Bennett has changed his diet and lost between 12 and 15 pounds since training camp. He has also taken to watching old films from his college days at UNLV, searching to find the spark that has vanished since he turned pro.
“I just have to get back to the player I was in college,” Bennett said. “I was playing with a smile on my face. It was fun, carefree, running up and down a lot. There’s a whole bunch of stuff I can try to get back to.”
Like, for starters, his typical game weight. Bennett is down around his college playing weight of 240 pounds after showing up to training camp grossly out of shape and overweight.
Bennett deflected questions about his weight during the preseason, particularly after the first intrasquad scrimmage when he was exhausted after a couple of trips down the floor. He said his weight wasn’t an issue and he didn’t think he needed to drop any pounds.

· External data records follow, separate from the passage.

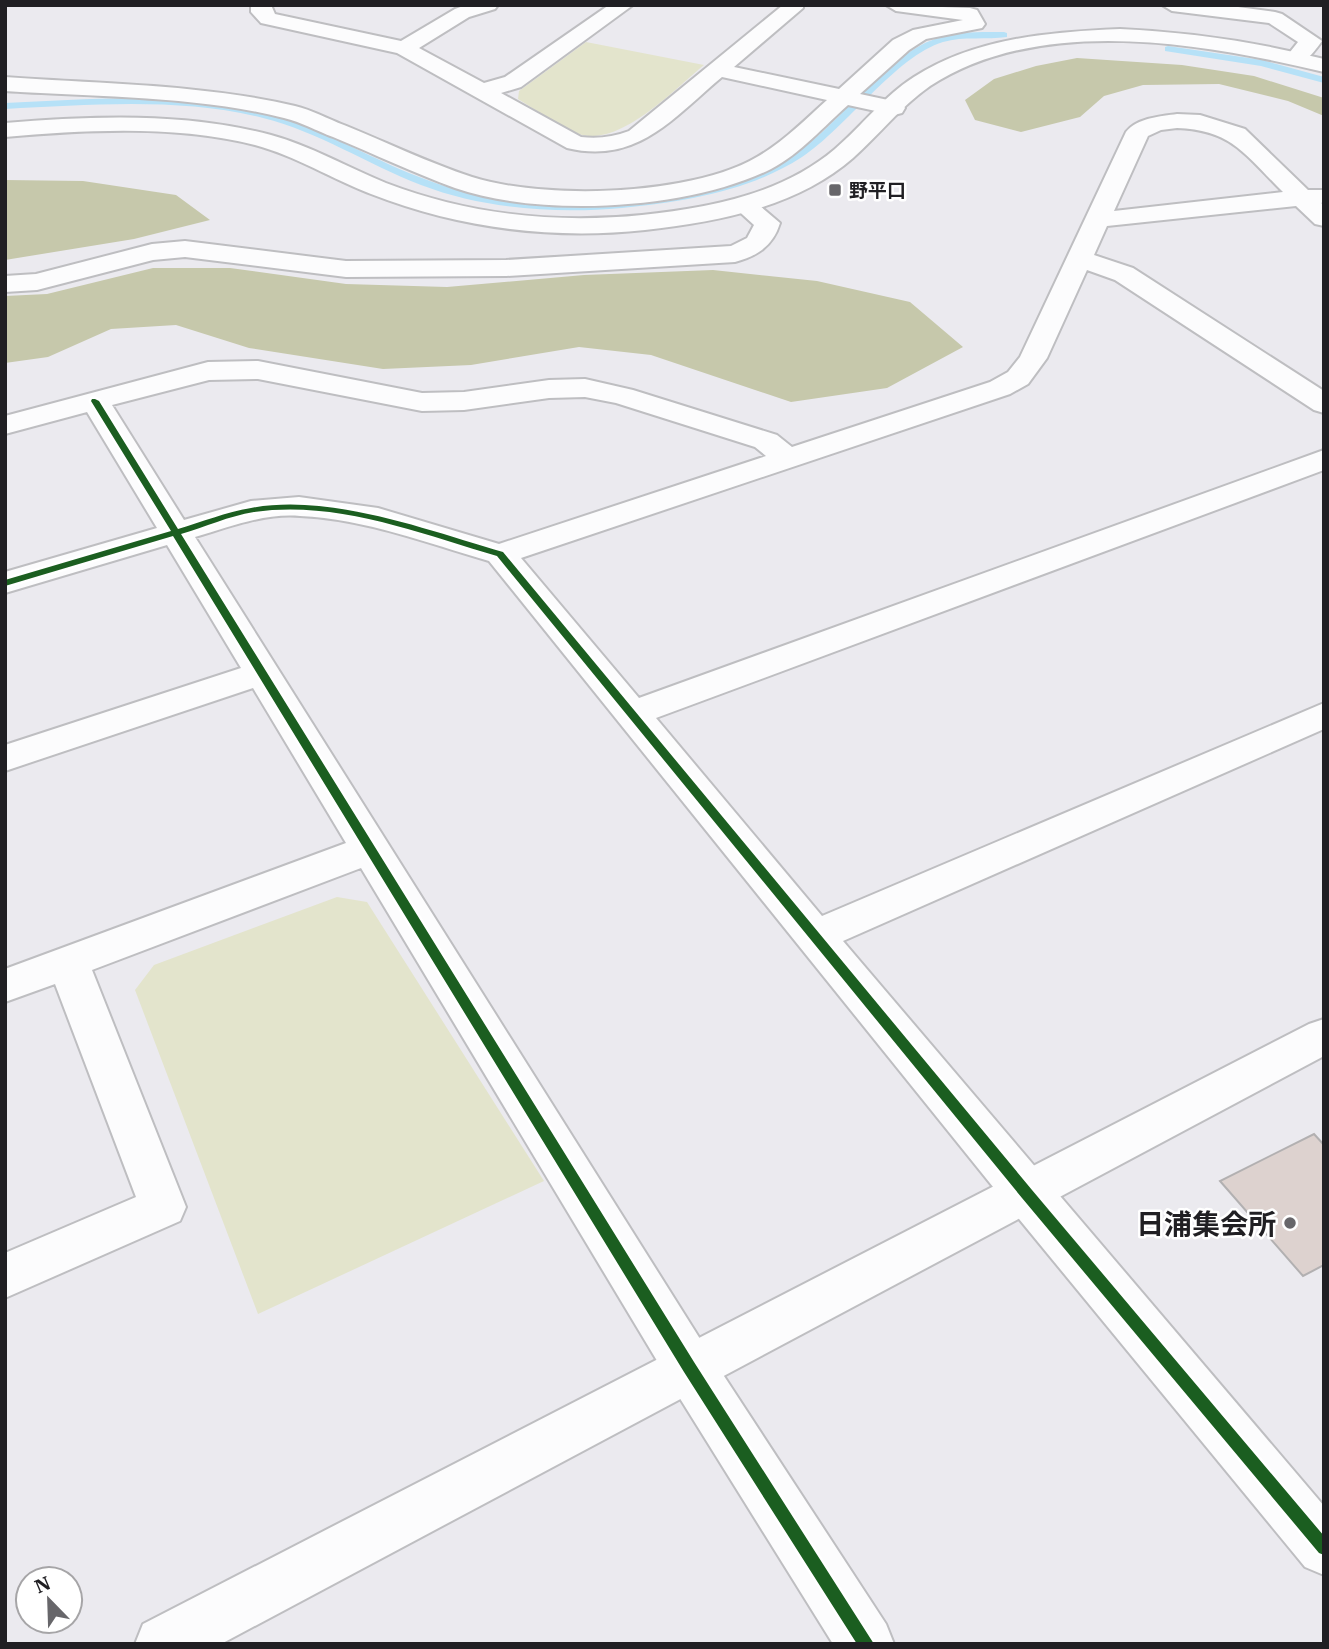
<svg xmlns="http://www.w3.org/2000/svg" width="1329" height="1649" viewBox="0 0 1329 1649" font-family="'IBM Plex Serif','Noto Sans JP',serif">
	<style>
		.green { fill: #e3e4cc }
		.forest { fill: #c6c8ab }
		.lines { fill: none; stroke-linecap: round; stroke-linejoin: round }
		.stream { fill: #b6e1f7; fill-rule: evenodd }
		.building { fill: #ddd2cf; stroke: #b2b0b1; stroke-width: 2 }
		.street-casing { stroke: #bebec1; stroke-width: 4 }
		.secondary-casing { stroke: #bebec1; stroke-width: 4 }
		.street { fill: #fcfcfd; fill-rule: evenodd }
		.secondary { fill: #fcfcfd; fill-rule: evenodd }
		.cycleway-casing { stroke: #fff; stroke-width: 5 }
		.cycleway { fill: #1b5e20; fill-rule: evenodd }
		.poi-dot { fill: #67666a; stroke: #fff; stroke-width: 2.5 }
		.labels { text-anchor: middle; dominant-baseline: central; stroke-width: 5; stroke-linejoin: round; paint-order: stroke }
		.far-poi-label { font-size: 19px; font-weight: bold; fill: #201f23; stroke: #fff; text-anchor: start }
		.near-poi-label { font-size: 28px; font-weight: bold; fill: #201f23; stroke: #fff; text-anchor: end }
	</style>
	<rect width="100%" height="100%" fill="#ebeaef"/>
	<path class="green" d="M586,42L704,65C675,89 619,148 579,134C558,127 537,110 518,99L519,91Z
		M337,897L367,902L544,1181L258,1314L135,990L154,965Z"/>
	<path class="forest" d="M1077,58L1182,65L1254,76L1324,98V116L1288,101L1219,84L1143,85L1104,96L1080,117L1021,132L975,120L965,100L994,79L1036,66Z
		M5,180L83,181L176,195L210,220L134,239L5,260Z
		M153,268H230L346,284L447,287L584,275L713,270L817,281L910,302L963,347L887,388L791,402L651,355L579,347L471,365L383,369L249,348L176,325L111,329L48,357L5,363V296L47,294Z"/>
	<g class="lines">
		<path class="stream" d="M1004,32L1007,33V37C986,40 964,36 943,42C896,56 846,128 802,157C750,191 684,202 622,208C556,214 484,209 421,185C367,164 319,132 263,118C179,97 90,105 5,109V103C91,99 183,91 267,113C326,129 373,161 430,181C490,203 557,207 620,202C681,197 748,186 799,151C842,121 887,55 935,39C957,31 981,32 1004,32Z
			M1168,46L1262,60L1324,77V83L1261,66L1165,51V47Z"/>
	</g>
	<path class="building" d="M1314,1134L1324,1145V1265L1303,1276L1220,1181Z"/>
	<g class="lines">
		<defs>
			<path id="street" d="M251,5H271L275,14L401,41L455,9L466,5H498L495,9L469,17L419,48L484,83L505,77L609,5H633L521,87L501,93L581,137C598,139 613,137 629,131L783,5H803V8L734,67L839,89L893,40L913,30L963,20L896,11L886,5L970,8L977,10L985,24L982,28L926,39L909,50L860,94L902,103L905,108L902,113L894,115L848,105C824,126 800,154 771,169C688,210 543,218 455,188C414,173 374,154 333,137C317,131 301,122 284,118C199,96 94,97 5,91V77C101,84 201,84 295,106C312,110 328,119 344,125C386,142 429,163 472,177C544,200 691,196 757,157C783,142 805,120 827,100L722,77C673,118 637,165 567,148L397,53L261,23L251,12Z
				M1162,5H1223L1275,12L1282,14L1322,41C1313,53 1305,66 1289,62L1286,57L1298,42L1269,23L1172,11Z
				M1177,114L1200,115L1245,129L1308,190H1324V202L1321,203L1324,205V226L1315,224L1296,206L1107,226L1094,255L1133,268L1324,391V413L1314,410L1115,280L1087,270L1047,358L1028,384L1010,394L521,558L639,698L1324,450V470L656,718L822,916L1324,703V729L843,941L1324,1506V1575L1305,1567L1010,1208L489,561C427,543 365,519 300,516C264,513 229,527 195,537L707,1350L886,1624L894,1644H833L671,1384L361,868L92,970L186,1207L180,1221L5,1298V1253L136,1197L55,984L5,1002V969L346,843L253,688L5,771V745L241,668L167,545L5,593V572L157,528L87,412L5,434V416L208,362L258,361L422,393L464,392L549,380L585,379L633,390L777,435L792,447L990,382L1008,372L1020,357L1126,132C1137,118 1161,116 1177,114ZM1177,128C1233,130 1246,156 1283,192L1114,211L1148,136L1161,130ZM258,379L422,411L464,410L549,398L585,397L616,403L755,447L766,456L499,544L378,508L299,497L251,501L184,520L112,405L209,380Z
				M744,198L753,200L780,223C773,246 757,256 735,262L506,276L346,277L185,257L153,260L37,290L5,292V276L36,274L152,244L185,241L346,261L506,260L731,246L747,238L754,225L732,205L735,200Z"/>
			<path id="secondary" d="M1120,29C1190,32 1256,42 1324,59V72C1203,43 1041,14 930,86C901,106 879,135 853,158C797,207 717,222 645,230C552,240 458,228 371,194C332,179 296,156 255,145C174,125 88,130 5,137V123C94,116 184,112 271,135C311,146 347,167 386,183C467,214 555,224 642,215C710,208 782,194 835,149C862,126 884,96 914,77C975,38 1049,32 1120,29Z
				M1324,1019V1056L221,1644H135L143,1624L1309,1024Z"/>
		</defs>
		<use href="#street" class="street-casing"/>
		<use href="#secondary" class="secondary-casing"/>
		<use href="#street" class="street"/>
		<use href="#secondary" class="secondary"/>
		<defs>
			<path id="cycleway" d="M92,399H95L99,401L178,529C202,522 226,512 251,508C330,493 427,530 503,552L1032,1190L1324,1536V1555L1319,1553L1022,1198L497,556C419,533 336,500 254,512C229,516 205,527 181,534L694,1362L874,1644H857L684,1372L173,536L5,586V580L171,531L91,401Z"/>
		</defs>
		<use href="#cycleway" class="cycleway-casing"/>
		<use href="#cycleway" class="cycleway"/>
	</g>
	<g class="poi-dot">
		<rect x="828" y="183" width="14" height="14" rx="3.5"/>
		<circle cx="1290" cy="1223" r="7"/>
	</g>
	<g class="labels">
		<g class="far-poi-label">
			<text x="849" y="190">野平口</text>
		</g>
		<g class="near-poi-label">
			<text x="1276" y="1223">日浦集会所</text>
		</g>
	</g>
	<rect width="1329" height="1649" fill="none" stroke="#201f23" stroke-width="14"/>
	<g transform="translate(49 1600) rotate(337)"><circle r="33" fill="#ffffff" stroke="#a6a5a7" stroke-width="2"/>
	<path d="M0-5L12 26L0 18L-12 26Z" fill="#67666a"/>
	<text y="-10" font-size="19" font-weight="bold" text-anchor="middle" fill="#201f23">N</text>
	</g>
</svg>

Now one-quarter of the way into the season, Bennett has changed his mind.
“I wasn’t really worried about my weight at all because I was still playing, still running up and down and I felt good,” Bennett said. “But I felt like I needed to get back to my playing weight.”
Bennett has cut out a lot of dairy products, scaled back his carbohydrates and loaded up on proteins. He’s drinking more water and avoiding juices.
“Just cutting down on a lot of sugar,” he said.
On the court, Bennett is trying to play inside a little more. He caught a lob from Jarrett Jack for a nifty dunk during Friday’s win at the Orlando Magic and seems to be seeking out more post-up opportunities.
But he’s still only averaging 2.2 points and 1.9 rebounds. He has yet to score in double figures in any game, is still learning his defensive responsibilities at small forward and frankly hasn’t done enough to earn coach Mike Brown’s trust and minutes.
Brown has never been one to trust rookies much, and with the Cavs shifting into a win-now mode this season, Brown isn’t spending game minutes trying to develop Bennett.
Bennett has only played about 185 minutes this season. Victor Oladipo, the No. 2 overall pick by the Magic, has played about 720.
“There’s going to be an odd man out at times and a lot of times the odd man out is going to be the young rookie as opposed to the older veterans,” Brown said last week. “It has nothing to do with him making a mistake. If I was pulling guys out based on making mistakes, I don’t know who would be in the game for a long time.”